(Saved entries)

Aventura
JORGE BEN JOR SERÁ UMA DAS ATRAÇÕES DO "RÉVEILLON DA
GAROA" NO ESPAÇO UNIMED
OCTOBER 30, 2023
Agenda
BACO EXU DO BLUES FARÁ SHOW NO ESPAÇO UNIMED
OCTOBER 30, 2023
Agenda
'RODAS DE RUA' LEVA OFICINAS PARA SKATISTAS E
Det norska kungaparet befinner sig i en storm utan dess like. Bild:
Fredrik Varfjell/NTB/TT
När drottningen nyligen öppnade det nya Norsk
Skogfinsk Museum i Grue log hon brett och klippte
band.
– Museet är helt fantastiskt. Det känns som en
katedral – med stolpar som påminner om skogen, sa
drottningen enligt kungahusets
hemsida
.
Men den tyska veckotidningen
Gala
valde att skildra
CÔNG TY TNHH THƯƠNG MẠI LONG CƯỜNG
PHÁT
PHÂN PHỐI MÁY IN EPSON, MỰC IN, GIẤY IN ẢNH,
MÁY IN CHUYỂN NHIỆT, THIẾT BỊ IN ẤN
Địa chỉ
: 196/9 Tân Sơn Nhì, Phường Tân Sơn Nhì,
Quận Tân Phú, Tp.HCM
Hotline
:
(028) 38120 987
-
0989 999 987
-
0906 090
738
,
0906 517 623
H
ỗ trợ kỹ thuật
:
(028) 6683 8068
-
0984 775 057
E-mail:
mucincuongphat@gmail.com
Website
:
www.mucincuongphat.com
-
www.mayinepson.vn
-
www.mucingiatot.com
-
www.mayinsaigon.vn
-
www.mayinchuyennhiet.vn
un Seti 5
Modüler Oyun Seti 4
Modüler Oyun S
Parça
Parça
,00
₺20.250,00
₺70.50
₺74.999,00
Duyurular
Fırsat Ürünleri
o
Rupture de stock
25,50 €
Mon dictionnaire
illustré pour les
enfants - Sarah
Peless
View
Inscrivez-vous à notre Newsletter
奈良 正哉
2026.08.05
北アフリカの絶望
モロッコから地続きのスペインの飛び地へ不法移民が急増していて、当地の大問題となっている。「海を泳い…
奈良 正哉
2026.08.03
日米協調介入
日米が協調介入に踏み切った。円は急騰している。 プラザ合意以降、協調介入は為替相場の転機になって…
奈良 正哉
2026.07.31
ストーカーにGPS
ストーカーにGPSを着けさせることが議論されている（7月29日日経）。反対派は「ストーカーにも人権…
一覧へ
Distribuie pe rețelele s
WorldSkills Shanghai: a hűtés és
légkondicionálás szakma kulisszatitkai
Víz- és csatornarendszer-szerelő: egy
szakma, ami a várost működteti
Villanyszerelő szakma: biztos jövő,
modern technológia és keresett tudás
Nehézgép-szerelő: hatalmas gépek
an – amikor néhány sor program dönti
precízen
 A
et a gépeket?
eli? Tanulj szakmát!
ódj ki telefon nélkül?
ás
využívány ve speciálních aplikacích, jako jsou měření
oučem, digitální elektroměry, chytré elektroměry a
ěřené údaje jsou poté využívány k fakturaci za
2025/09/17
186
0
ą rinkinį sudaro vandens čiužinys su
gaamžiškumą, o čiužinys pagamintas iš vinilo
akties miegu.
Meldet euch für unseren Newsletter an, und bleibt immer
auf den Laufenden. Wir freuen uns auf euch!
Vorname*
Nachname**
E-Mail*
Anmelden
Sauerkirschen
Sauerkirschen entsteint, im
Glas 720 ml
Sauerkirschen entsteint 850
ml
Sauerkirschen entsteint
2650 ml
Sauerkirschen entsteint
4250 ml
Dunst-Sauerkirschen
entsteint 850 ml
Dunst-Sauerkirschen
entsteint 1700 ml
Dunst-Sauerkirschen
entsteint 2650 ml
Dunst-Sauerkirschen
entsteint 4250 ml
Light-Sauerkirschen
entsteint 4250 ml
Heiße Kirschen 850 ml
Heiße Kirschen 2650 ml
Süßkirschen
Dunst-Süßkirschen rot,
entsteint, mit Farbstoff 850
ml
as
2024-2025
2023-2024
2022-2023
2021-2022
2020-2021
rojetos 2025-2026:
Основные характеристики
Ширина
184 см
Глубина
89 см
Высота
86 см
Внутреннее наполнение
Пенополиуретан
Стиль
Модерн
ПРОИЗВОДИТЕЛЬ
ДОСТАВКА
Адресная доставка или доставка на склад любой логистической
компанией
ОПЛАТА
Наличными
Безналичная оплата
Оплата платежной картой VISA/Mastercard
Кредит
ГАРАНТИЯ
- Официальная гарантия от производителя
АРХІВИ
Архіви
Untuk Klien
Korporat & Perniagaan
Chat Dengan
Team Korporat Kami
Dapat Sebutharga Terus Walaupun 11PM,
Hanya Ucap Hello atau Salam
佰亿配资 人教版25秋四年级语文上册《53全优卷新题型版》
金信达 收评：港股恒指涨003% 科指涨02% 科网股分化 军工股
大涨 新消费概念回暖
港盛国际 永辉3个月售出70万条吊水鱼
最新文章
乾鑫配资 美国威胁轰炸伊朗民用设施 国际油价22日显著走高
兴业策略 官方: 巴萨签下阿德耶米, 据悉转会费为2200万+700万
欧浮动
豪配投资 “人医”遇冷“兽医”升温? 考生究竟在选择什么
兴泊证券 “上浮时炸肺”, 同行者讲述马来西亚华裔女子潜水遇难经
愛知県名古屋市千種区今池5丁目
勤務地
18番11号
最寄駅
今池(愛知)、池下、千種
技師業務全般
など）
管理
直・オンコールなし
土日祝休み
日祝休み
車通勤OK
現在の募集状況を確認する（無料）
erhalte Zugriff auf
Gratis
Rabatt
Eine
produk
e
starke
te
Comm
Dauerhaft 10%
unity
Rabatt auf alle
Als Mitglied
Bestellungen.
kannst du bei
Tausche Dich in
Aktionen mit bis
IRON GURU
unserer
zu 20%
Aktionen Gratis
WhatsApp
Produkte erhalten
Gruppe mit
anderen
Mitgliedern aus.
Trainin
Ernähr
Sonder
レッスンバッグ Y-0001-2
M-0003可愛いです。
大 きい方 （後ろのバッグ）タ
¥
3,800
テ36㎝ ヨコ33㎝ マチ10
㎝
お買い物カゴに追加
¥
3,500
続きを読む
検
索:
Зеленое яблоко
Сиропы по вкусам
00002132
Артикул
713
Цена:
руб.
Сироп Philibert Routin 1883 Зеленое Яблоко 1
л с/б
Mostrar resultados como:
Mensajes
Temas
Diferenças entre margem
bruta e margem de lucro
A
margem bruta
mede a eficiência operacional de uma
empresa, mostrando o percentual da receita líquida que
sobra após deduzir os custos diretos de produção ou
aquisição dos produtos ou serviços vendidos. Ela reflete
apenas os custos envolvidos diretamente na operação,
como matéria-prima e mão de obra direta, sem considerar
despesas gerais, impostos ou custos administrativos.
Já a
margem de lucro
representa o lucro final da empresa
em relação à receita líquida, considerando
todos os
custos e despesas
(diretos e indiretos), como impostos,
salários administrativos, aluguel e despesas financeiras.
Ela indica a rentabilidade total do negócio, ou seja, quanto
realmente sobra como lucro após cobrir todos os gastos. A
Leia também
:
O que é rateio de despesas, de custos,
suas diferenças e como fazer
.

(WHAT YOU ARE ASKED TO DO)
Starting at the first line of the records, print each line exactly, stopping after the line that contains "illustré pour les".

(EXPECTED ANSWER)
Aventura
JORGE BEN JOR SERÁ UMA DAS ATRAÇÕES DO "RÉVEILLON DA
GAROA" NO ESPAÇO UNIMED
OCTOBER 30, 2023
Agenda
BACO EXU DO BLUES FARÁ SHOW NO ESPAÇO UNIMED
OCTOBER 30, 2023
Agenda
'RODAS DE RUA' LEVA OFICINAS PARA SKATISTAS E
Det norska kungaparet befinner sig i en storm utan dess like. Bild:
Fredrik Varfjell/NTB/TT
När drottningen nyligen öppnade det nya Norsk
Skogfinsk Museum i Grue log hon brett och klippte
band.
– Museet är helt fantastiskt. Det känns som en
katedral – med stolpar som påminner om skogen, sa
drottningen enligt kungahusets
hemsida
.
Men den tyska veckotidningen
Gala
valde att skildra
CÔNG TY TNHH THƯƠNG MẠI LONG CƯỜNG
PHÁT
PHÂN PHỐI MÁY IN EPSON, MỰC IN, GIẤY IN ẢNH,
MÁY IN CHUYỂN NHIỆT, THIẾT BỊ IN ẤN
Địa chỉ
: 196/9 Tân Sơn Nhì, Phường Tân Sơn Nhì,
Quận Tân Phú, Tp.HCM
Hotline
:
(028) 38120 987
-
0989 999 987
-
0906 090
738
,
0906 517 623
H
ỗ trợ kỹ thuật
:
(028) 6683 8068
-
0984 775 057
E-mail:
mucincuongphat@gmail.com
Website
:
www.mucincuongphat.com
-
www.mayinepson.vn
-
www.mucingiatot.com
-
www.mayinsaigon.vn
-
www.mayinchuyennhiet.vn
un Seti 5
Modüler Oyun Seti 4
Modüler Oyun S
Parça
Parça
,00
₺20.250,00
₺70.50
₺74.999,00
Duyurular
Fırsat Ürünleri
o
Rupture de stock
25,50 €
Mon dictionnaire
illustré pour les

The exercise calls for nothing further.